TRY IT: Could you restate the entries below word for word?

PROVIDED INFORMATION:

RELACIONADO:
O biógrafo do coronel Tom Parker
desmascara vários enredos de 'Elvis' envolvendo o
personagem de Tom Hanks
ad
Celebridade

THE COMPLETED TASK:
RELACIONADO:
O biógrafo do coronel Tom Parker
desmascara vários enredos de 'Elvis' envolvendo o
personagem de Tom Hanks
ad
Celebridade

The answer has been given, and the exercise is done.